PASSAGE TO READ =>
****
# Sticky  turn signal not working,67 GTO



## mshidner (Apr 11, 2009)

My driver side front turn signal is not working, the green light on the dash is not working either when I turn the signal on. The bulb is fine and works, all other turn signal lights work, there is no power to the bulb holder. Can some one tell me where to turn to find an electrical diagram? Or any ideas where the problem could be? thanks Mike


----------



## Eric Animal (Oct 28, 2007)

I would say problem in directional switch. Notice in diagram of column switch, dark blue wire from dash indicator AND to right directional feed out from switch......Eric

All 3 pics are the same , taken under different lighting....#3 seems the most clear


----------



## Eric Animal (Oct 28, 2007)

I got this nice laminated diagram from Classic Car Wiring . Com : Home of the original color laminated car wiring diagram 917-861-9131........


----------



## 68greengoat (Sep 15, 2005)

I had just checked the website out from the bottom of your schematic. Never saw "colored" ones before, very cool.....


----------



## Eric Animal (Oct 28, 2007)

Not too expensive, well worth having...found it one-bay. I guess you could call and order direct. Eric


----------



## LeGTO (May 24, 2009)

*Turn Signal Malfunction*

Just fought this war with my '65. The T/S switch has a LOT of functions routed thru it! With an assistant, check to see if the brake lights are out as well. They probably are. The problem lies in the fusebox connection. Over the years, the plastic locks on the sides of the box that connect the box and dash harness lost their ability to lock and the connections vibrated apart. This happened to me after installing a new T/S switch. It worked for 2 weeks then quit. Replaced the flasher unit, brake light pedal switch to no avail. Bumped the fusebox while I was under the dash & the flasher started ticking! I squeezed the fusebox back together & everything is working. Cheap fix. 

Scott
1965 LeGTO


----------



## mshidner (Apr 11, 2009)
****
EXERCISE REQUIREMENTS =>
1. In the turn signal thread, which two parts did LeGTO replace before bumping the fusebox?
2. Write out the part of the turn signal thread from "Not too expensive, well" to "working. Cheap fix.".
3. Continue the turn signal thread from where it stops.
The items have no role in any of this work.
****
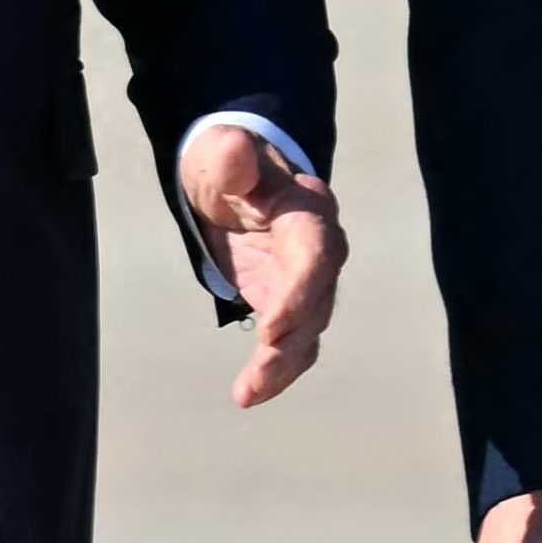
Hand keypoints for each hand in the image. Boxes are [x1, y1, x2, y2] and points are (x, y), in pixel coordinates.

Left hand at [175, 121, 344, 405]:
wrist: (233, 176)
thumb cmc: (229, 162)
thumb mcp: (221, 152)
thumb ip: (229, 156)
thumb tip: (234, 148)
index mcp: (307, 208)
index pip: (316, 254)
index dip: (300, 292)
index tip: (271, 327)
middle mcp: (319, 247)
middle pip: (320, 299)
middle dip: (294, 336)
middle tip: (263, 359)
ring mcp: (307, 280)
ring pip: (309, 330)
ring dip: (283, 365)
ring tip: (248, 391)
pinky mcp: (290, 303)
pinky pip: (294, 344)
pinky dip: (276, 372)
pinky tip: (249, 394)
****
ANSWERS PER TASK =>
1. The flasher unit and the brake light pedal switch.

2.
Not too expensive, well worth having...found it one-bay. I guess you could call and order direct. Eric


----------



## LeGTO (May 24, 2009)

*Turn Signal Malfunction*

Just fought this war with my '65. The T/S switch has a LOT of functions routed thru it! With an assistant, check to see if the brake lights are out as well. They probably are. The problem lies in the fusebox connection. Over the years, the plastic locks on the sides of the box that connect the box and dash harness lost their ability to lock and the connections vibrated apart. This happened to me after installing a new T/S switch. It worked for 2 weeks then quit. Replaced the flasher unit, brake light pedal switch to no avail. Bumped the fusebox while I was under the dash & the flasher started ticking! I squeezed the fusebox back together & everything is working. Cheap fix.

3.
Hello Scott, you are correct my brake lights are not working either. I did not realize it until you mentioned to check it out. Do you have a direct email address, I would like to speak with you regarding the fix. My direct email is [email protected] I unsure what to do with the fuse box and would like to get more information. thanks


----------



## Eric Animal (Oct 28, 2007)

Mike, did you check the fuses?? Gently push the fuse box against the fire wall and see if function returns. You didn't mention no brake lights in your original post. Could br many things!!!! Eric


----------



## 05GTO (Oct 6, 2004)

Mike, Scott is correct that group of wires control your brake lights and turn signals, I have circled the steering column connection on the diagram that Eric posted and I have taken a picture of the actual plug on my 67. The wires come out of the bottom of the column and go to the plug which is under the dash,

Good luck,


----------



## 68greengoat (Sep 15, 2005)

If you have corrosion in your fuse block you may have to clean the contact area to ensure a good connection. I've even had to put one end of the fuse in just enough to keep it in the block. I didn't snap it in all the way. I was getting a better connection that way(I still have the old glass style). I have a new Painless block just sitting there waiting to be put in. I know it's going to be a headache to put in, that's why I haven't done it yet....


----------



## 646904GTO (Feb 10, 2008)

I just fixed a 1967 gto Saturday that had no brake lights or 4-way flashers working. The fuse holder was rusty and not making contact. When this was happening on my 1964 GTO I pulled the fuse block from the firewall, removed all the fuses and soaked it in muratic acid overnight. That takes all the rust away. Works like new


----------



## mshidner (Apr 11, 2009)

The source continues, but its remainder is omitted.